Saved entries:

------------------------------------

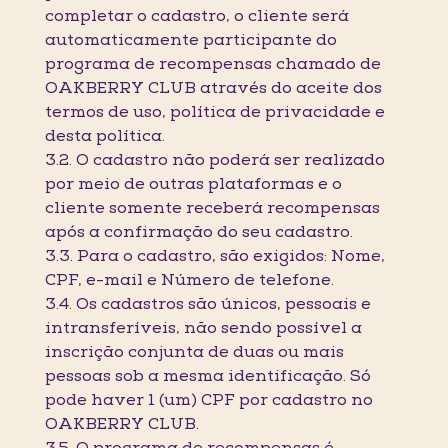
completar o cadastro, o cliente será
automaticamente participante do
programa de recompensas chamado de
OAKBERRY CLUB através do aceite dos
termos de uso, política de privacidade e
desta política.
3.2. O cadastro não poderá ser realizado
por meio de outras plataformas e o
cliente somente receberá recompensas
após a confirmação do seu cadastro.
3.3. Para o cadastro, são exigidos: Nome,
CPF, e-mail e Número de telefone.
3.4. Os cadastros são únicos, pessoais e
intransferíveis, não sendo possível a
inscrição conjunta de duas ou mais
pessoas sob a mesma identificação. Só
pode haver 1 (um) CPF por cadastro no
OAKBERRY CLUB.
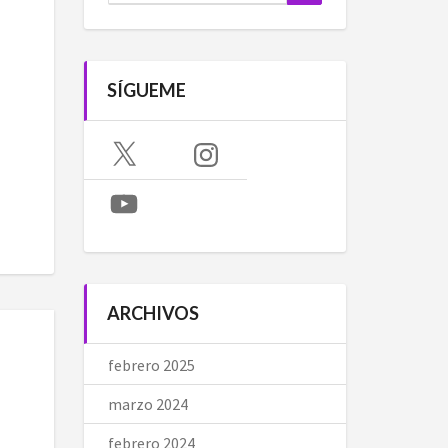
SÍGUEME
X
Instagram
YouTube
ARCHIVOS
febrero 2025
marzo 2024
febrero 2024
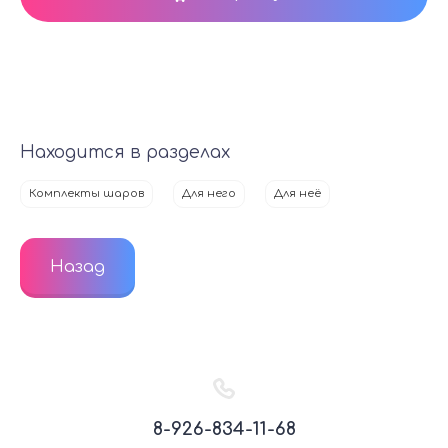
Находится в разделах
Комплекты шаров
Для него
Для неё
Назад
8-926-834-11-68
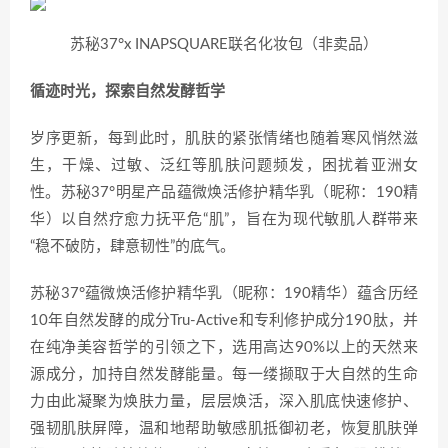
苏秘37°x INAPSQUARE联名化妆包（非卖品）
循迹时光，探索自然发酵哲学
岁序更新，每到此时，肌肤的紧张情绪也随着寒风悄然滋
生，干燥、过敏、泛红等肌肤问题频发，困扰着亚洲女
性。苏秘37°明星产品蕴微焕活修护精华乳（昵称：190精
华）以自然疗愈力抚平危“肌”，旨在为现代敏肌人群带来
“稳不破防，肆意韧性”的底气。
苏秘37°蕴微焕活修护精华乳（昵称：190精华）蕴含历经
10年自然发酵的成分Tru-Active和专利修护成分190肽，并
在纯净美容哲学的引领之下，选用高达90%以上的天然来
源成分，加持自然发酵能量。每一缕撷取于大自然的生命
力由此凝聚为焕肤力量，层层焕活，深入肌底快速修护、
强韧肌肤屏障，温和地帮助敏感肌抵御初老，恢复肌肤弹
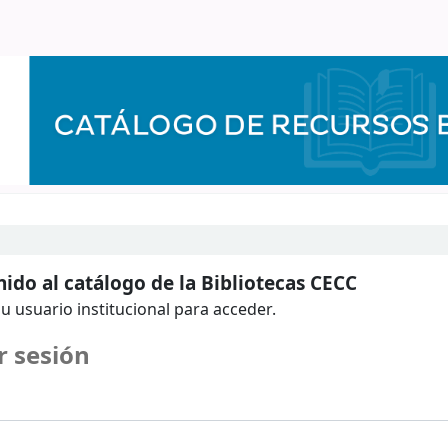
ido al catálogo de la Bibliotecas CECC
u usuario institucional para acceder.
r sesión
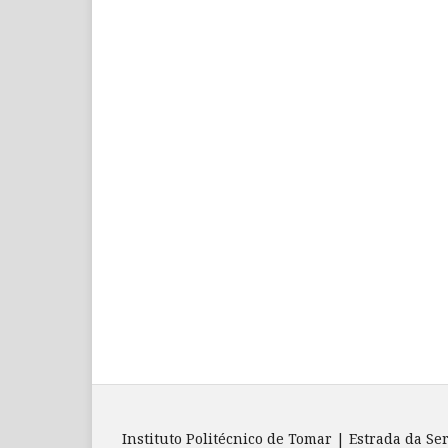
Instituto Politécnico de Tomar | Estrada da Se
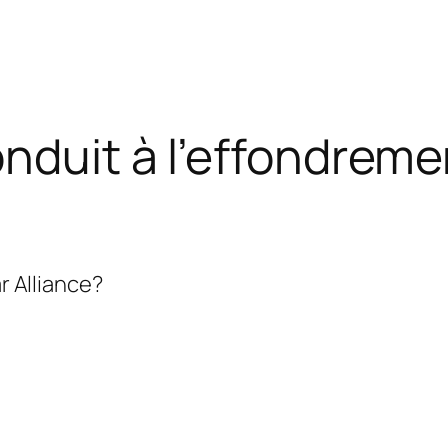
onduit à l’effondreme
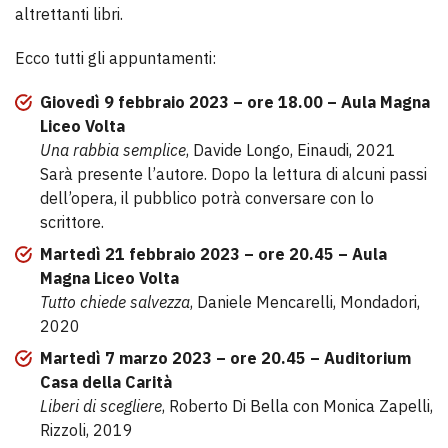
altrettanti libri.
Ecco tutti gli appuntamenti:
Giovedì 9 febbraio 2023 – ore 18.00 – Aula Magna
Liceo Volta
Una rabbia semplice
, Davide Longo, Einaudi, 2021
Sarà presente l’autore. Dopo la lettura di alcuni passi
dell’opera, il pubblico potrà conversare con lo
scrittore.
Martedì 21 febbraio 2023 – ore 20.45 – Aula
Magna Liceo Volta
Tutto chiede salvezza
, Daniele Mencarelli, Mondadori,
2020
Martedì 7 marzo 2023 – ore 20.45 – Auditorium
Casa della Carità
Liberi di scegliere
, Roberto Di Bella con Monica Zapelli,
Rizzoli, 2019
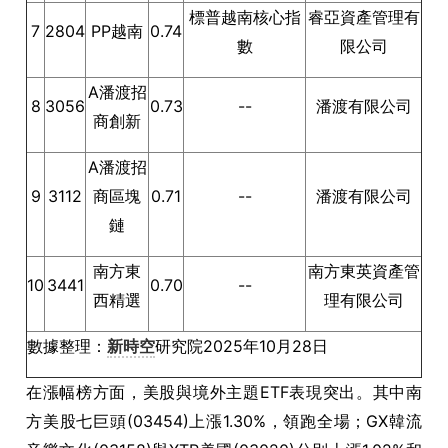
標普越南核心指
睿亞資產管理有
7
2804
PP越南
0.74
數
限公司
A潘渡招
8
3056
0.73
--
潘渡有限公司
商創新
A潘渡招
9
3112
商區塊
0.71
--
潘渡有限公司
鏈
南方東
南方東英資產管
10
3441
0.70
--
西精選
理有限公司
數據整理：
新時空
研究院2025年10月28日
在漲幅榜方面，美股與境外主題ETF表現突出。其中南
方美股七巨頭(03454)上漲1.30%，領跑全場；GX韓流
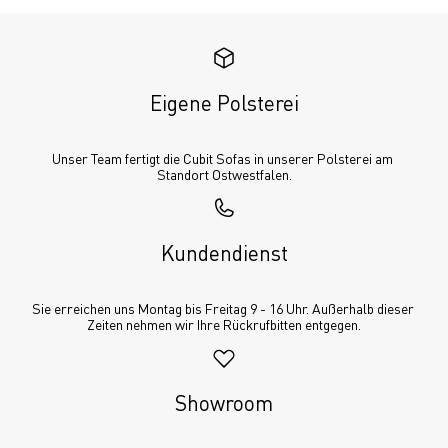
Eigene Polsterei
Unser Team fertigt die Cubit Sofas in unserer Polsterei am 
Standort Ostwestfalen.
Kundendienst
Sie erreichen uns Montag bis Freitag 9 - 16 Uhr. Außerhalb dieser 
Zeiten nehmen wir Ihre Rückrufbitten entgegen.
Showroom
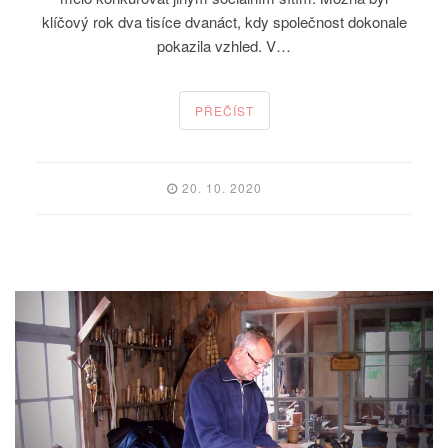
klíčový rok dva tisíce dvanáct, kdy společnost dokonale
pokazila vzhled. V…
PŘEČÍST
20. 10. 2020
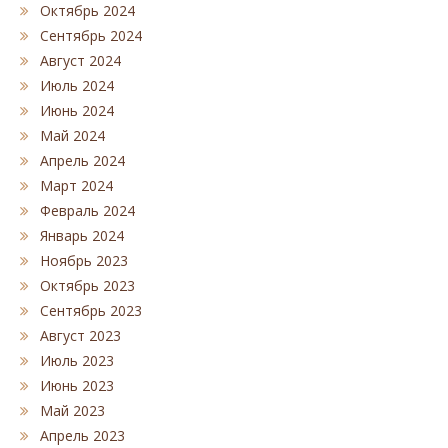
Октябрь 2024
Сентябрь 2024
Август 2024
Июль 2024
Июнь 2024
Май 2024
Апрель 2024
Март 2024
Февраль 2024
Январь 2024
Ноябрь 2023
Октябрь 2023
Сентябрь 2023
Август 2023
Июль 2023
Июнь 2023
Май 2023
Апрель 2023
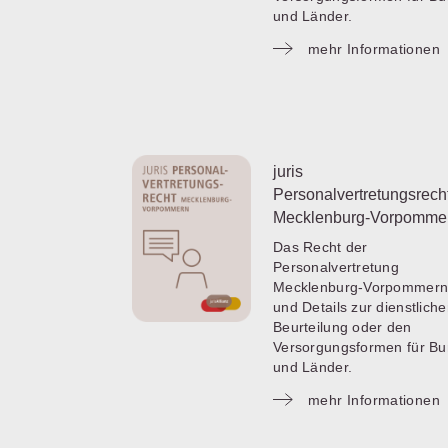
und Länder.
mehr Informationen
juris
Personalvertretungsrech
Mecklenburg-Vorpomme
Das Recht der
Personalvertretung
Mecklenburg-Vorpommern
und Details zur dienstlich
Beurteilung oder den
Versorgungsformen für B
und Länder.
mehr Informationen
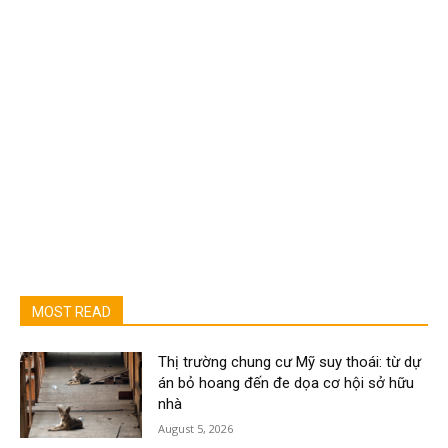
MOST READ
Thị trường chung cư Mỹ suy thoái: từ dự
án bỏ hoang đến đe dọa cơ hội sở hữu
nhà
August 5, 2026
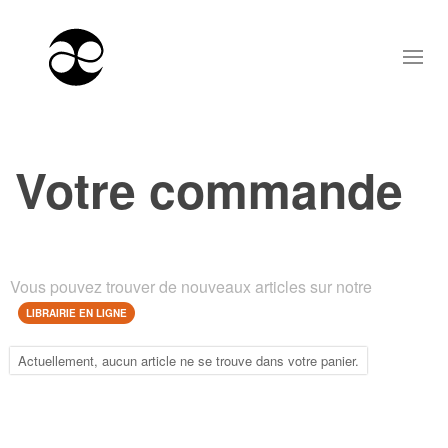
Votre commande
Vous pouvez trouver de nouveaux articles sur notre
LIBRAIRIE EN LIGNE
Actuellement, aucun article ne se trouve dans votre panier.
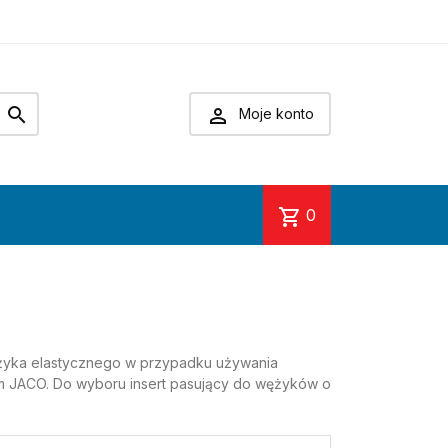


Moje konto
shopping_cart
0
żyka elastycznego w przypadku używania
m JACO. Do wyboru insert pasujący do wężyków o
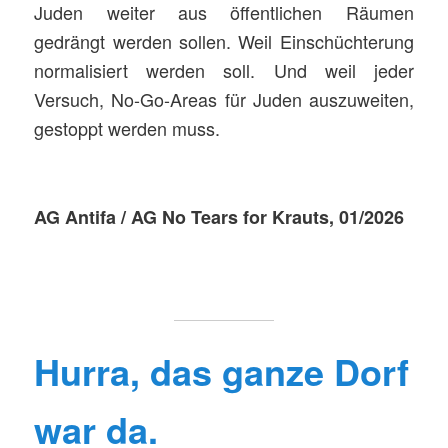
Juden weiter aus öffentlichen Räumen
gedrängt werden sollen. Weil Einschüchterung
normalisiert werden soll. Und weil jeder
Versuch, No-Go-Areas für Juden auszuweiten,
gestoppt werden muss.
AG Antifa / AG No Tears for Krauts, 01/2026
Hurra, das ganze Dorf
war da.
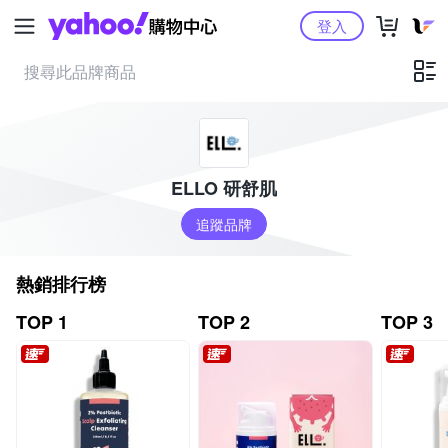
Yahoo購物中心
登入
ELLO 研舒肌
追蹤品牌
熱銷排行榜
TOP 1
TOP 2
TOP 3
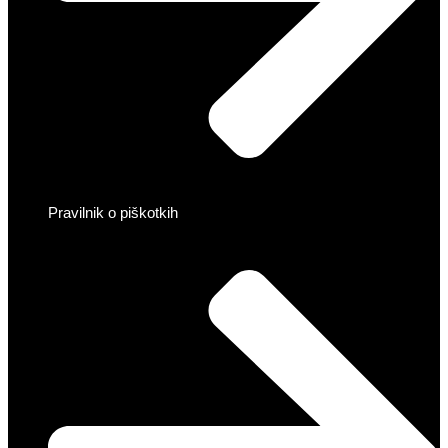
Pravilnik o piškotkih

------------------------------------

▸ Exercise details
Although pictures appear among the records above, none are to be output; print exactly the lines from the line containing "OAKBERRY CLUB através do aceite dos" through the line containing "循迹时光，探索自然发酵哲学".

▸ Answer for this exercise
OAKBERRY CLUB através do aceite dos
termos de uso, política de privacidade e
desta política.
3.2. O cadastro não poderá ser realizado
por meio de outras plataformas e o
cliente somente receberá recompensas
após a confirmação do seu cadastro.
3.3. Para o cadastro, são exigidos: Nome,
CPF, e-mail e Número de telefone.
3.4. Os cadastros são únicos, pessoais e
intransferíveis, não sendo possível a
inscrição conjunta de duas ou mais
pessoas sob a mesma identificação. Só
pode haver 1 (um) CPF por cadastro no
OAKBERRY CLUB.
SÍGUEME
X
Instagram
YouTube
ARCHIVOS
febrero 2025
marzo 2024
febrero 2024
Находится в разделах
Комплекты шаров
Для него
Для неё
Назад
8-926-834-11-68
苏秘37°x INAPSQUARE联名化妆包（非卖品）
循迹时光，探索自然发酵哲学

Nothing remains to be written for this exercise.